Not only did I succumb, but I bought pink yarn. Of the colors of Eco+ they had, I thought this one would go with all of my suits the best. So, I broke the rules. At least I didn’t go hog wild, and I bought something with a specific project in mind, something I will use.
Next I hit Knit Nirvana in Forest Park. I got myself back on track there. I found the yarn for my friend’s gift and bought that. I was proud of myself.

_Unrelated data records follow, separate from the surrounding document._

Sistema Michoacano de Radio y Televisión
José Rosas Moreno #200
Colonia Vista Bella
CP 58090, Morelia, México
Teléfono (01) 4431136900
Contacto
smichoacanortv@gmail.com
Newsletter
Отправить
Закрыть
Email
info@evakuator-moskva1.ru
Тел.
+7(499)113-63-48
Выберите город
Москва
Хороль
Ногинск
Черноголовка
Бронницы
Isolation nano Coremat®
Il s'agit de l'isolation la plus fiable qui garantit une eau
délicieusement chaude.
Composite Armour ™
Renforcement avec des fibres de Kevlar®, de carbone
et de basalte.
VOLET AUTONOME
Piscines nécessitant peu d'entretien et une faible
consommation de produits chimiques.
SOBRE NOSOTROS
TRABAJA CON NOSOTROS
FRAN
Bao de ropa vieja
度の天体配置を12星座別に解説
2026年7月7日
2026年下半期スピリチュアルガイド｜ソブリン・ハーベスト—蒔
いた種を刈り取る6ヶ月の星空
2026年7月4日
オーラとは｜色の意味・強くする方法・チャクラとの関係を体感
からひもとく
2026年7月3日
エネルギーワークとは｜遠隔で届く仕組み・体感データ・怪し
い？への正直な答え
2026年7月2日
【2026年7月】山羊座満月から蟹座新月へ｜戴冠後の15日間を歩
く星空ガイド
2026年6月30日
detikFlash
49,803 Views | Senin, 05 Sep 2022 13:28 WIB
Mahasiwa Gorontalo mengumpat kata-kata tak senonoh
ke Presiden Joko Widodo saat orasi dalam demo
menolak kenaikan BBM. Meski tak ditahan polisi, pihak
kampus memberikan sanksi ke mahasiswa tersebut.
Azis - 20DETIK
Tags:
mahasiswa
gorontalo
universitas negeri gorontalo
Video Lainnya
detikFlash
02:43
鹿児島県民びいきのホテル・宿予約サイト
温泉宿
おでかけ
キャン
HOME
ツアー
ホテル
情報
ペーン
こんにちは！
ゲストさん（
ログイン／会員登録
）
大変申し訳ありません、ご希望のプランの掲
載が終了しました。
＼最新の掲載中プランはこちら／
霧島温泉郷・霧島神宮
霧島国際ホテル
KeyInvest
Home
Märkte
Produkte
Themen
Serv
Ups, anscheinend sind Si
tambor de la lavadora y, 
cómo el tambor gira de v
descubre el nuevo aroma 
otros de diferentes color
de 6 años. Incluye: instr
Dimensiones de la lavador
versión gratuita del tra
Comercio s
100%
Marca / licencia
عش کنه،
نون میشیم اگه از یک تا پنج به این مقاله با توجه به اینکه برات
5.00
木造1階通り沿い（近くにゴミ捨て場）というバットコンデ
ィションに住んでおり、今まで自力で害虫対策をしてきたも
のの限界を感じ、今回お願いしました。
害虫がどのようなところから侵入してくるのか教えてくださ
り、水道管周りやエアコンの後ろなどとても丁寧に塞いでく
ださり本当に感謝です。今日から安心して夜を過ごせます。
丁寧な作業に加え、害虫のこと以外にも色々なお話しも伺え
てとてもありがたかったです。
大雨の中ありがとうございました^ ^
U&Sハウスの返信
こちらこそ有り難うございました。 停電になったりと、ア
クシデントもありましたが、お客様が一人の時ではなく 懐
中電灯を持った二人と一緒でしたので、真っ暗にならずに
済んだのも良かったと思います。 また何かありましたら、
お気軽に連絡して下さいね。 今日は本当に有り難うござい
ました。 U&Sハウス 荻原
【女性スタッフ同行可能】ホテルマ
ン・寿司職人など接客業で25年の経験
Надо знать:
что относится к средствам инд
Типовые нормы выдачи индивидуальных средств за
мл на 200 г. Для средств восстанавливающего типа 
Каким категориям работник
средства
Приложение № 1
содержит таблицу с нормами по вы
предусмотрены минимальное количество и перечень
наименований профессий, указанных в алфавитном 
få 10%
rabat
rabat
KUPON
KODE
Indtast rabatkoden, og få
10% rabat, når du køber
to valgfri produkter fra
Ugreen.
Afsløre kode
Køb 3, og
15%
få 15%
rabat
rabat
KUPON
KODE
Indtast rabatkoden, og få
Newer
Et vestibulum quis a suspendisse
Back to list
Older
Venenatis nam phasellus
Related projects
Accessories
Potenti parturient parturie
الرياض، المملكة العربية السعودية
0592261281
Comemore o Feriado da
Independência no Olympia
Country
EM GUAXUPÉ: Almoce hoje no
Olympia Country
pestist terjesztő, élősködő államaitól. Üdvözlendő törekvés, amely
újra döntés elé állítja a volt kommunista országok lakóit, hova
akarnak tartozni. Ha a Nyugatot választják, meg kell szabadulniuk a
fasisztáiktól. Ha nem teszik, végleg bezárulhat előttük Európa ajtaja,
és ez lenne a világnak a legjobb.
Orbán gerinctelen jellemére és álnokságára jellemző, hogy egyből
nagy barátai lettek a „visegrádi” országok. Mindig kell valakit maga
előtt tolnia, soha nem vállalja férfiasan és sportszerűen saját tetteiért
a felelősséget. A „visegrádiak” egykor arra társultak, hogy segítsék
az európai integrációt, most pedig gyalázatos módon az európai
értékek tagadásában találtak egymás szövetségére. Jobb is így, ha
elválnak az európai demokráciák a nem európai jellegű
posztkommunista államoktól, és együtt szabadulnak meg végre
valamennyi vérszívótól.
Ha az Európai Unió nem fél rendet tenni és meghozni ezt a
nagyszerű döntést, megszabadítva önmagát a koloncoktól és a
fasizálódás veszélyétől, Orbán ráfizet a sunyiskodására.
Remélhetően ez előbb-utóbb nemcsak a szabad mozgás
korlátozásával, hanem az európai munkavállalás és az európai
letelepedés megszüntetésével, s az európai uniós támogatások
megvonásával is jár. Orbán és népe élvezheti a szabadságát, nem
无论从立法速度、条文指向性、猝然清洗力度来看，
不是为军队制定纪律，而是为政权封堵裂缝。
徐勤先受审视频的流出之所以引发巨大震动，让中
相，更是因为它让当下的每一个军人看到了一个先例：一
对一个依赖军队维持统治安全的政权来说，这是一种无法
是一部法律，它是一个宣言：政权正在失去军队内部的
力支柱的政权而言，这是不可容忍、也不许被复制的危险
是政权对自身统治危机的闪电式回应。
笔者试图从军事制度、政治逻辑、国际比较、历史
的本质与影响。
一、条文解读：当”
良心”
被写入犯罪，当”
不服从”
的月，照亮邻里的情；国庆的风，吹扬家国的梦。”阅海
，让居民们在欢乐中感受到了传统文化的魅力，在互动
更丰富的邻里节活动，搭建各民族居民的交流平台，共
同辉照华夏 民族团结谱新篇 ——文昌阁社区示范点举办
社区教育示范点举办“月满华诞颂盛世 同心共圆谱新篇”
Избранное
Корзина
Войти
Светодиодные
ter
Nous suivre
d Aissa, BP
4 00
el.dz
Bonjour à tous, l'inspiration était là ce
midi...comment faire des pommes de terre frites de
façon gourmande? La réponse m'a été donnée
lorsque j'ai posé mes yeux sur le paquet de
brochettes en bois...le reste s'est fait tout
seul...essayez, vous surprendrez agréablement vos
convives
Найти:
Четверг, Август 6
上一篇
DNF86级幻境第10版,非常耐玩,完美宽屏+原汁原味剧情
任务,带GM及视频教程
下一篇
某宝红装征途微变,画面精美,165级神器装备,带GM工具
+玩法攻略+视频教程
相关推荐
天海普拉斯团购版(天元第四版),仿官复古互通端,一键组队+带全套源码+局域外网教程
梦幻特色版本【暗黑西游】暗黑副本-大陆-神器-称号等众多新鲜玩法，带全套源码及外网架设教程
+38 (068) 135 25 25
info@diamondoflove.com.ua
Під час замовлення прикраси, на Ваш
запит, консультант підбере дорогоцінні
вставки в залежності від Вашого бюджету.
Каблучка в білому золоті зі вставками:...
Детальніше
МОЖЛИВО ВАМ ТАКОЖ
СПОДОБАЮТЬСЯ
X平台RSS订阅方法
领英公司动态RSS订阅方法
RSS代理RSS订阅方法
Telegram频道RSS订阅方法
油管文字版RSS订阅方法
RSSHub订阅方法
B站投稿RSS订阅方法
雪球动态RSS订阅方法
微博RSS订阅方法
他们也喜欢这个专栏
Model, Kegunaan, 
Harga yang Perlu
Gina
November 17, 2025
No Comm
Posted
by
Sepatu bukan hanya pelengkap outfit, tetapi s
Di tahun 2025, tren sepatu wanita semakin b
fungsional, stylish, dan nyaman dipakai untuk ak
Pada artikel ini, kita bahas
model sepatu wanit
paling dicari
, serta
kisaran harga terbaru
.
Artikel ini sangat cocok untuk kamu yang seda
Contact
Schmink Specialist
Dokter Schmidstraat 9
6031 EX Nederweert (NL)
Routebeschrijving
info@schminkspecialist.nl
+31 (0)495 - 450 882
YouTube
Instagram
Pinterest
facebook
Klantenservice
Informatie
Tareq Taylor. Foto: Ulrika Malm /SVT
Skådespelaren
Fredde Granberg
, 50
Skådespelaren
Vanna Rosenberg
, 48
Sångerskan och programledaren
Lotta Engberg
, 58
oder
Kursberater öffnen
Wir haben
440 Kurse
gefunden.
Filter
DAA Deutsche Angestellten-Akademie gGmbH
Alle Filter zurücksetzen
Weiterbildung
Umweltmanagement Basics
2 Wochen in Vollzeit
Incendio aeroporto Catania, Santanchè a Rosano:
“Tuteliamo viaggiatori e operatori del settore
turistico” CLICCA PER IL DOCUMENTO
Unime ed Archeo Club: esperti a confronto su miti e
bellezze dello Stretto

Finally, I hit Idea Studio in LaGrange. At this point, because I bought some red yarn and had bought the yarn for my friend’s gift, I wasn’t planning on buying anything at Idea Studio. Tim was with me this time, so my goal was the browse a little and get out. We went our own ways in the store. I got to the back of the store, where there is a table with some displays. On it were three skeins of Plymouth Encore in bright fluorescent colors. And I mean bright. The yellow is so bright I don’t know if I could knit with it without wearing sunglasses. One of the colors was bright orange. When Tim was a little boy he had a bright orange hat that he wore all the time. We have a picture of him with his mom and sister at the beach wearing shorts, a t-shirt, and the orange knit hat. I thought Tim would get a kick out of the bright orange yarn,so I called him over. He came around the corner carrying one of the bright colors of Plymouth Encore to show me! Clearly we were on the same wavelength. I showed him the bright orange yarn, and jokingly asked if he wanted a new bright orange hat. He said, “Maybe.”
Now, Tim never answers a yes/no question by saying yes or no. “Maybe” generally means yes. I was surprised, as I thought for sure he was going to say he didn’t want one. He’s very picky about what I knit for him. He doesn’t like me to use variegated yarns, and the only sort of interesting stitches he likes are cables. He likes dark colors, or white for socks. Also, I had offered to knit him other hats in the past, and he declined. So I was surprised. I said, “Really?” And he said, “It could be nice,” again, Tim-speak for yes. So, I got the bright orange yarn, that clearly broke the rules.
That night, I found some hat patterns on Ravelry. Tim narrowed it down to 11 patterns. He wanted to wait a bit, then look at the 11 patterns with fresh eyes to narrow it down further, but we haven’t done that yet.
Five stores visited, four purchases made, two of which broke the rules. Not good, but it could have been worse I guess.